- Relator(a)
- Ministra Alderita Ramos de Oliveira
- Órgão julgador
- Sexta Turma
- Data do julgamento
- 19/11/2012
- Data de publicação
- 26/11/2012
STJ – Acórdão, Rel. Ministra Alderita Ramos de Oliveira, Sexta Turma, j. 19/11/2012, p. 26/11/2012
HABEAS CORPUS SUBSTITUTIVO DE RECURSO ORDINÁRIO. INADEQUAÇÃO DA VIA ELEITA. AUSÊNCIA DE MANIFESTA ILEGALIDADE. IMPOSSIBILIDADE DE CONCESSÃO DA ORDEM EX OFFICIO. REGIME INICIAL FECHADO PARA O CUMPRIMENTO DA PENA. MOTIVAÇÃO AMPARADA EM ELEMENTOS CONCRETOS. ANTECEDENTES CRIMINAIS. ENVOLVIMENTO DE ADOLESCENTES NO CRIME. QUANTIDADE E NOCIVIDADE DA SUBSTÂNCIA ENTORPECENTE APREENDIDA. 1. Na esteira dos recentes precedentes do Supremo Tribunal Federal e desta Corte Superior de Justiça, é incabível o habeas corpus substitutivo de recurso ordinário. 2. As hipóteses de cabimento do writ são restritas, não se admitindo que o remédio constitucional seja utilizado em substituição ao recurso cabível.
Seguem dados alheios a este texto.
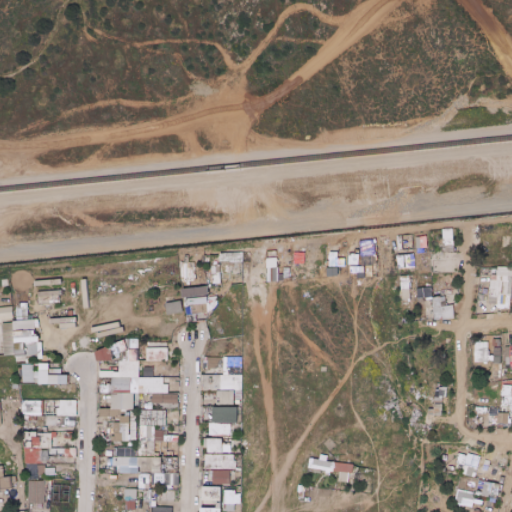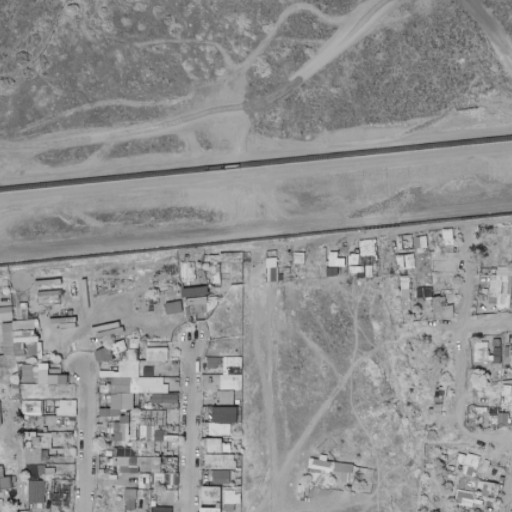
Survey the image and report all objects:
road: (274, 34)
road: (212, 116)
road: (256, 153)
road: (28, 158)
road: (252, 193)
road: (0, 197)
building: (448, 234)
building: (505, 242)
building: (214, 260)
building: (235, 270)
building: (508, 270)
building: (215, 271)
building: (492, 271)
building: (188, 273)
building: (187, 274)
building: (404, 279)
building: (216, 280)
building: (49, 282)
building: (238, 283)
building: (405, 285)
building: (404, 286)
building: (209, 287)
building: (85, 288)
building: (501, 288)
building: (499, 289)
building: (67, 291)
building: (402, 291)
building: (424, 293)
building: (404, 294)
building: (423, 294)
building: (435, 294)
building: (479, 294)
building: (511, 295)
building: (48, 297)
building: (49, 297)
building: (148, 298)
building: (484, 298)
building: (197, 299)
building: (28, 301)
building: (199, 301)
building: (147, 303)
building: (478, 305)
building: (173, 307)
building: (175, 307)
building: (447, 308)
building: (437, 309)
building: (443, 310)
building: (6, 313)
building: (6, 313)
building: (29, 313)
building: (21, 314)
building: (448, 315)
building: (66, 322)
road: (488, 324)
building: (22, 326)
road: (444, 326)
road: (463, 332)
building: (27, 333)
building: (8, 339)
building: (26, 339)
building: (133, 339)
building: (133, 346)
building: (118, 347)
building: (120, 347)
building: (20, 350)
building: (111, 350)
building: (31, 351)
building: (39, 351)
building: (481, 352)
building: (481, 352)
building: (497, 352)
building: (158, 354)
building: (104, 355)
building: (106, 355)
building: (134, 355)
building: (156, 355)
building: (121, 356)
building: (126, 356)
building: (511, 356)
building: (507, 357)
building: (44, 358)
building: (20, 359)
building: (50, 359)
building: (496, 359)
building: (490, 360)
building: (28, 361)
building: (237, 361)
road: (192, 363)
building: (212, 363)
building: (215, 363)
building: (42, 365)
building: (231, 367)
building: (217, 371)
building: (503, 371)
building: (27, 372)
building: (36, 375)
building: (42, 376)
building: (43, 377)
building: (53, 379)
building: (63, 380)
building: (210, 380)
building: (473, 380)
road: (86, 381)
building: (135, 381)
building: (511, 382)
building: (46, 383)
building: (221, 383)
building: (14, 384)
building: (121, 385)
building: (125, 388)
building: (507, 390)
building: (238, 395)
building: (135, 396)
building: (167, 398)
building: (226, 398)
building: (226, 398)
building: (166, 399)
building: (15, 401)
building: (121, 401)
building: (436, 402)
building: (439, 402)
building: (238, 403)
building: (506, 404)
building: (15, 406)
building: (31, 407)
building: (135, 407)
building: (430, 407)
building: (42, 408)
building: (239, 409)
building: (471, 409)
building: (118, 412)
building: (492, 412)
building: (108, 413)
building: (54, 415)
building: (225, 415)
building: (227, 415)
building: (44, 416)
road: (443, 416)
building: (1, 417)
building: (503, 417)
building: (28, 418)
building: (152, 418)
building: (0, 420)
building: (492, 420)
building: (505, 420)
building: (238, 421)
building: (60, 422)
building: (69, 422)
building: (132, 425)
building: (28, 426)
building: (106, 426)
building: (218, 427)
building: (160, 428)
building: (133, 429)
building: (125, 432)
building: (107, 433)
building: (106, 434)
building: (114, 434)
building: (144, 434)
building: (52, 435)
building: (67, 436)
building: (172, 436)
road: (487, 437)
building: (101, 439)
building: (157, 439)
building: (38, 440)
building: (45, 440)
building: (131, 443)
building: (105, 444)
building: (227, 444)
building: (214, 445)
building: (216, 446)
building: (144, 447)
building: (160, 447)
road: (189, 449)
building: (146, 450)
building: (447, 450)
building: (466, 450)
building: (124, 452)
building: (465, 452)
building: (504, 452)
building: (69, 453)
building: (71, 453)
building: (171, 453)
road: (86, 455)
building: (491, 455)
building: (30, 458)
building: (461, 459)
building: (118, 460)
building: (471, 460)
building: (125, 461)
building: (43, 462)
building: (219, 462)
building: (220, 462)
building: (148, 463)
building: (467, 464)
building: (133, 465)
building: (171, 466)
building: (332, 467)
building: (342, 467)
building: (238, 469)
building: (459, 469)
building: (30, 470)
building: (39, 470)
building: (40, 470)
building: (156, 470)
building: (468, 470)
building: (118, 471)
building: (172, 471)
building: (1, 472)
building: (128, 472)
building: (489, 473)
road: (11, 474)
building: (488, 475)
building: (32, 477)
building: (219, 477)
building: (221, 477)
building: (343, 477)
building: (12, 479)
building: (151, 480)
building: (5, 481)
building: (442, 481)
building: (5, 483)
building: (48, 483)
building: (477, 483)
building: (36, 485)
building: (172, 487)
building: (500, 487)
building: (490, 488)
building: (478, 490)
building: (492, 490)
building: (38, 491)
building: (229, 493)
building: (499, 493)
road: (509, 493)
building: (130, 494)
building: (147, 495)
building: (169, 495)
building: (167, 496)
building: (36, 497)
building: (213, 497)
building: (214, 498)
building: (237, 498)
building: (463, 498)
building: (131, 499)
building: (228, 499)
building: (466, 499)
building: (233, 500)
building: (202, 502)
building: (129, 504)
building: (228, 507)
building: (149, 509)
building: (162, 509)
road: (329, 509)
building: (210, 510)
building: (474, 511)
Precedentes. 3. A inadequação da via eleita, contudo, não desobriga este Tribunal Superior de, ex officio, fazer cessar manifesta ilegalidade que importe no cerceamento do direito de ir e vir do paciente. 4. Fundamentada a decisão ora impetrada na presença de antecedentes criminais, no envolvimento de menores no crime, bem como na grande quantidade de drogas apreendida (49 tubetes de crack), resta cabalmente afastado o constrangimento ilegal alegado, uma vez que cada um desses motivos, na esteira da jurisprudência consolidada no âmbito desta Corte, se mostram adequados e suficientes para justificar a fixação, pelo julgador, do regime prisional fechado para o início do cumprimento da pena. 5. Não há falar em manifesta ilegalidade, quando devidamente apontados os motivos ensejadores da preservação da prisão cautelar, notadamente para a garantia da ordem pública, uma vez que as instâncias ordinárias destacaram a prática do comércio ilícito de entorpecentes com o envolvimento de menores (adolescentes), a grande quantidade e a nocividade devastadora da droga apreendida e, ainda, a presença de antecedentes criminais, circunstâncias que demonstram a especial gravidade da conduta e a periculosidade concreta do sentenciado, tudo a justificar a medida constritiva. 6. Habeas Corpus não conhecido. (HC n. 231.126/SP, relatora Ministra Alderita Ramos de Oliveira (Desembargadora Convocada do TJ/PE), Sexta Turma, julgado em 19/11/2012, DJe de 26/11/2012.)